*** Opening of Records for the task ***
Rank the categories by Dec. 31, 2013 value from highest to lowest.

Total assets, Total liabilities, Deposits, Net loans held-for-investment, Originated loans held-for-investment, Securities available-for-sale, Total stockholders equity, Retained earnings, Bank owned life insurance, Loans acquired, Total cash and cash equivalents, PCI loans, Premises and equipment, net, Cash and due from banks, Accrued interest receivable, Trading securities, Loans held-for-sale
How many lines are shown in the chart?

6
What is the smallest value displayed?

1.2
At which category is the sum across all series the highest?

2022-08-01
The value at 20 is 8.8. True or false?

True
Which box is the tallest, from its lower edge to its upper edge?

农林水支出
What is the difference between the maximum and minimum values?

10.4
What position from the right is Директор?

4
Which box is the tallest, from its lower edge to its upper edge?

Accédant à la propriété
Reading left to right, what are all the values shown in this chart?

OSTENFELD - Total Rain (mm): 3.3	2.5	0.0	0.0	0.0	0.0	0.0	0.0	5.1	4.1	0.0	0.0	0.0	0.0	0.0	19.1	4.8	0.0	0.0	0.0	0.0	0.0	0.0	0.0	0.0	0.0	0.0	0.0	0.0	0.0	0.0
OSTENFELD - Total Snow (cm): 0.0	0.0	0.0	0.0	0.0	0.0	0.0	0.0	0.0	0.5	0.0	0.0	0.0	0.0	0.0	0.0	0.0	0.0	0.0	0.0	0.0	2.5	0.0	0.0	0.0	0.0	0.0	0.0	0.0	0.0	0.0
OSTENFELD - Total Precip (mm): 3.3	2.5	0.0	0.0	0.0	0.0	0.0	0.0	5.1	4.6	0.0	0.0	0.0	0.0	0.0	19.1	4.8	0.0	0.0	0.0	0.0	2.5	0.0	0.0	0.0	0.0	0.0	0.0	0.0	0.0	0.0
*** Close of Records for the task ***
# [The problem]
Could you quote each of the items above word for word, keeping them in their original order?

# [Written answer]
Rank the categories by Dec. 31, 2013 value from highest to lowest.

Total assets, Total liabilities, Deposits, Net loans held-for-investment, Originated loans held-for-investment, Securities available-for-sale, Total stockholders equity, Retained earnings, Bank owned life insurance, Loans acquired, Total cash and cash equivalents, PCI loans, Premises and equipment, net, Cash and due from banks, Accrued interest receivable, Trading securities, Loans held-for-sale
How many lines are shown in the chart?

6
What is the smallest value displayed?

1.2
At which category is the sum across all series the highest?

2022-08-01
The value at 20 is 8.8. True or false?

True
Which box is the tallest, from its lower edge to its upper edge?

农林水支出
What is the difference between the maximum and minimum values?

10.4
What position from the right is Директор?

4
Which box is the tallest, from its lower edge to its upper edge?

Accédant à la propriété
Reading left to right, what are all the values shown in this chart?

OSTENFELD - Total Rain (mm): 3.3	2.5	0.0	0.0	0.0	0.0	0.0	0.0	5.1	4.1	0.0	0.0	0.0	0.0	0.0	19.1	4.8	0.0	0.0	0.0	0.0	0.0	0.0	0.0	0.0	0.0	0.0	0.0	0.0	0.0	0.0
OSTENFELD - Total Snow (cm): 0.0	0.0	0.0	0.0	0.0	0.0	0.0	0.0	0.0	0.5	0.0	0.0	0.0	0.0	0.0	0.0	0.0	0.0	0.0	0.0	0.0	2.5	0.0	0.0	0.0	0.0	0.0	0.0	0.0	0.0	0.0
OSTENFELD - Total Precip (mm): 3.3	2.5	0.0	0.0	0.0	0.0	0.0	0.0	5.1	4.6	0.0	0.0	0.0	0.0	0.0	19.1	4.8	0.0	0.0	0.0	0.0	2.5	0.0	0.0	0.0	0.0	0.0	0.0	0.0	0.0	0.0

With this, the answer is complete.